DATA EXTRACT:

═══

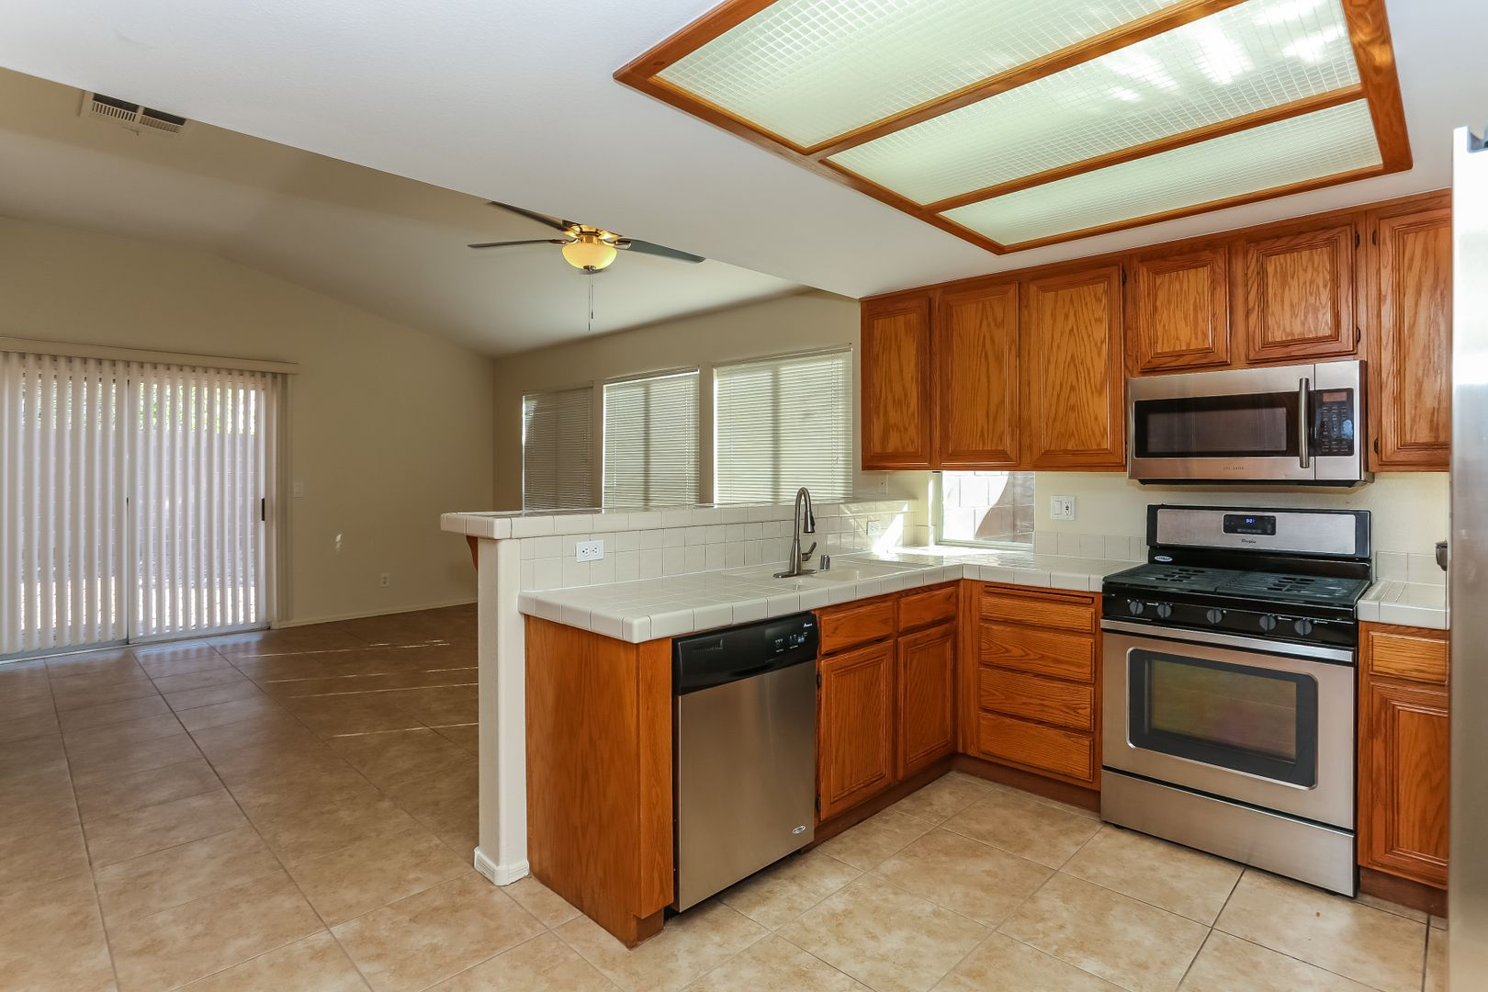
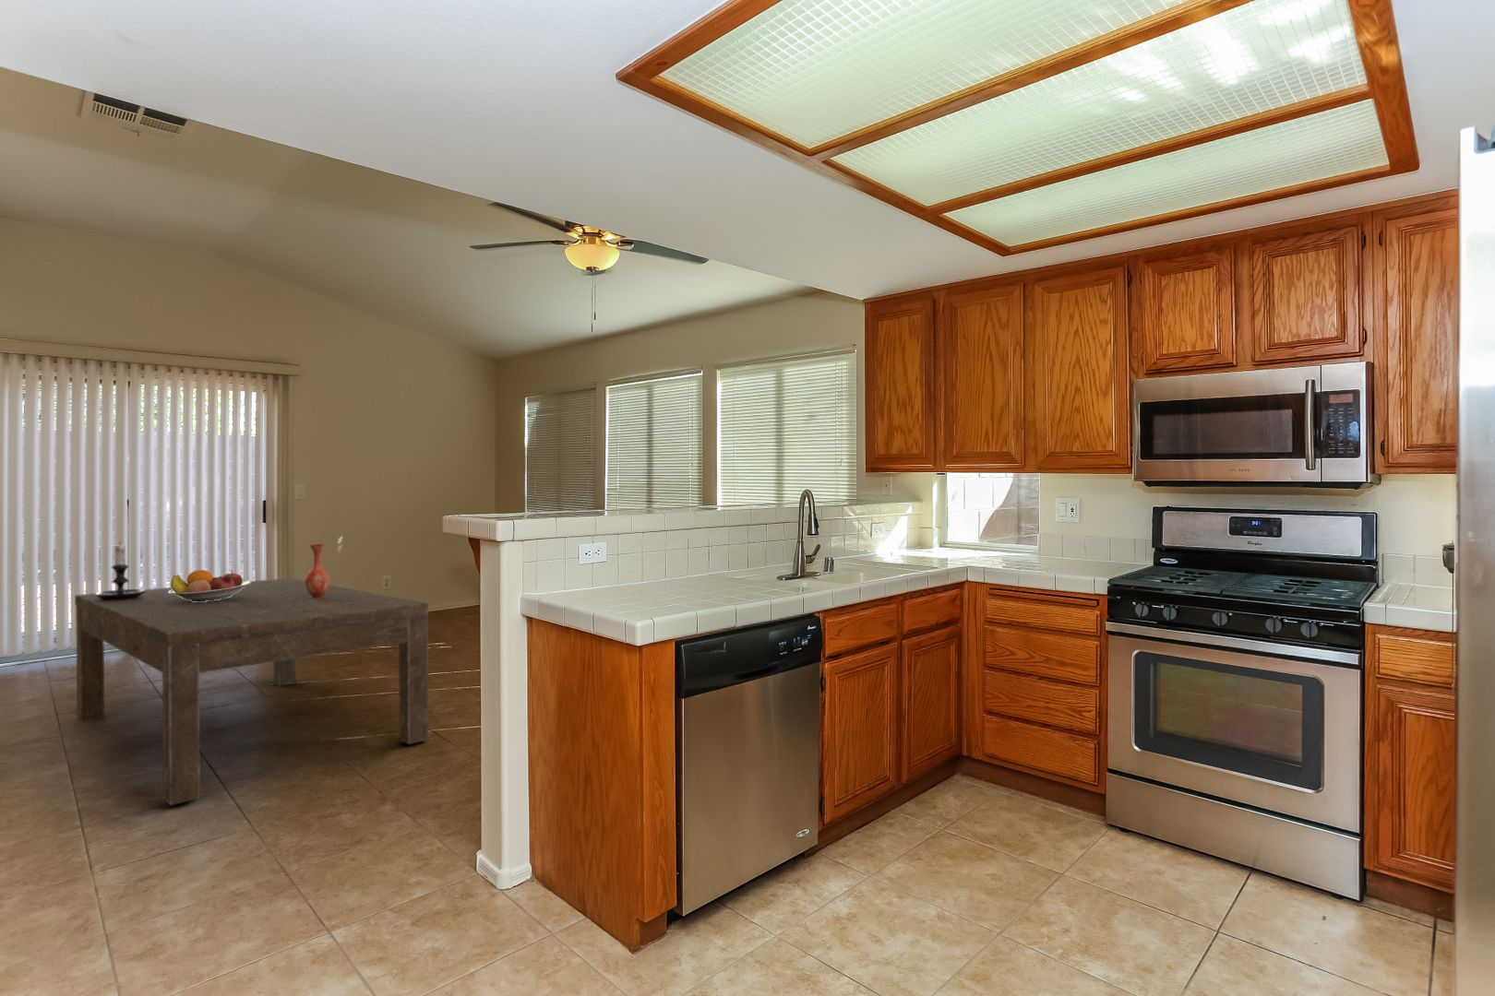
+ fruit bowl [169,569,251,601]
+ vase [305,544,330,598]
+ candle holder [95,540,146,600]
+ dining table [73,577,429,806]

═══

WHAT THE TASK ASKS: Please reproduce the listing exactly, leaving out any pictures.

RESPONSE BOX:
+ fruit bowl [169,569,251,601]
+ vase [305,544,330,598]
+ candle holder [95,540,146,600]
+ dining table [73,577,429,806]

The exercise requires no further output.